Creamy High Protein Beef Pasta

Let Me Tell You About My Favorite Lazy Night Dinner

You ever have those evenings when you just want something comforting that doesn't take three hours—preferably with a bit of a protein punch because, let’s face it, my metabolism isn't what it used to be? That’s where this creamy high protein beef pasta comes in. My brother and I used to raid our tiny college kitchen, cobbling together whatever was lingering in the fridge, and somewhere between overcooked spaghetti and endless attempts at edible food, this recipe sort of... happened. It’s creamy, beefy, hearty, but still tastes like actual food instead of a protein shake gone wrong. Oh, and don’t get me started on how the leftovers taste. (Spoiler: even better next day, if any last till then!)

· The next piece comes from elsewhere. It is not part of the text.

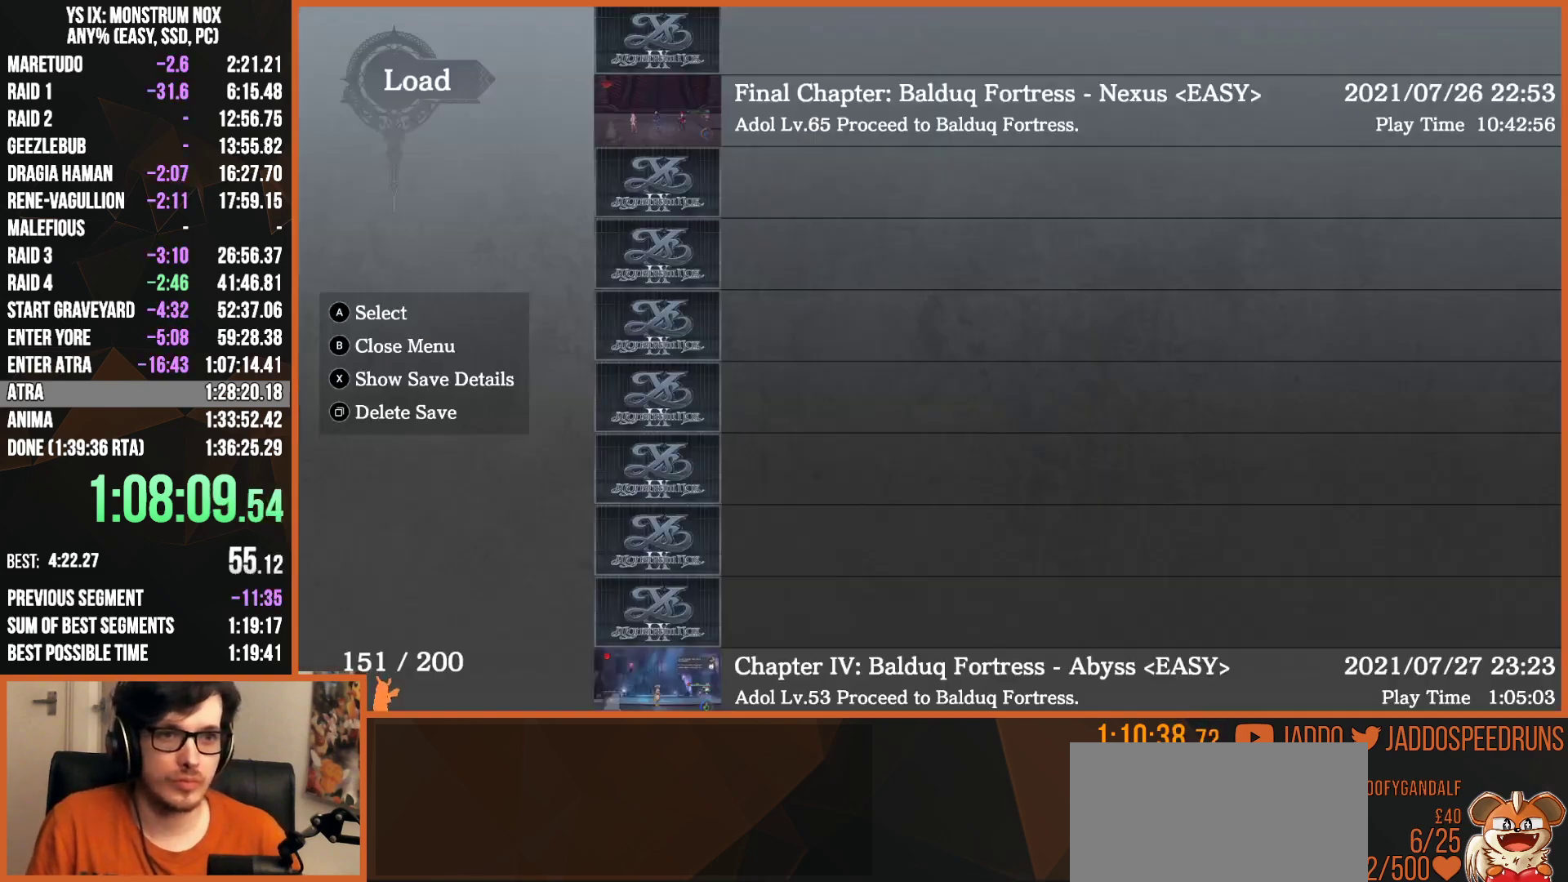
{"buttons": [], "left_stick": "center", "right_stick": "center", "button_events": []}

Creamy High Protein Beef Pasta

Why I Keep Making This Again and Again

I make this when I want a proper meal but don't want to fuss too much. For real—my family goes crazy for this, even the ones who, and I’m quoting here, “don’t really do pasta.” (Nonsense, everyone does pasta.) It’s the kind of dish I throw together when I’m craving comfort but not up for complicated steps. Plus, adding a hefty dose of beef and Greek yogurt means it actually keeps you full. I used to battle with split or weirdly thickened sauces, but after a few trial runs—and, let’s be honest, a couple kitchen mishaps—it finally came together.

What’s Actually In This Beefy Pasta?

  • 250g (about 8 oz) whole wheat penne (or just regular penne — when I’m out of whole wheat, nobody complains!)
  • 1 tablespoon olive oil (sometimes I use butter if I’m feeling fancy)
  • 400g (just under 1 lb) lean ground beef (you can use ground turkey, I've even thrown in lentils once, but... beef's my pick)
  • 1 small onion, finely diced (red or yellow—honestly, whatever’s about to turn in the crisper)
  • 2-3 garlic cloves, minced (or a hefty squeeze from a tube, when I’m rushed)
  • 150g (about 1 cup) mushrooms, sliced (optional, but I like their earthiness—they bulk it up too)
  • 1 teaspoon dried oregano (my grandma insists on ‘real’ oregano, but the jarred stuff is absolutely fine)
  • ½ teaspoon smoked paprika (if you like it spicy, go wild)
  • Salt and pepper, to taste (I rarely measure—just shake and taste as you go)
  • 250ml (about 1 cup) beef stock (the cube stuff is fine—half the time that’s what I use)
  • 120g (½ cup) plain Greek yogurt (I’ve subbed in low-fat sour cream in a pinch)
  • 30g (like a small handful) grated Parmesan (pre-grated, the heresy, works if that’s what you’ve got)
  • Fresh parsley, to finish (optional, but it makes you look like you tried)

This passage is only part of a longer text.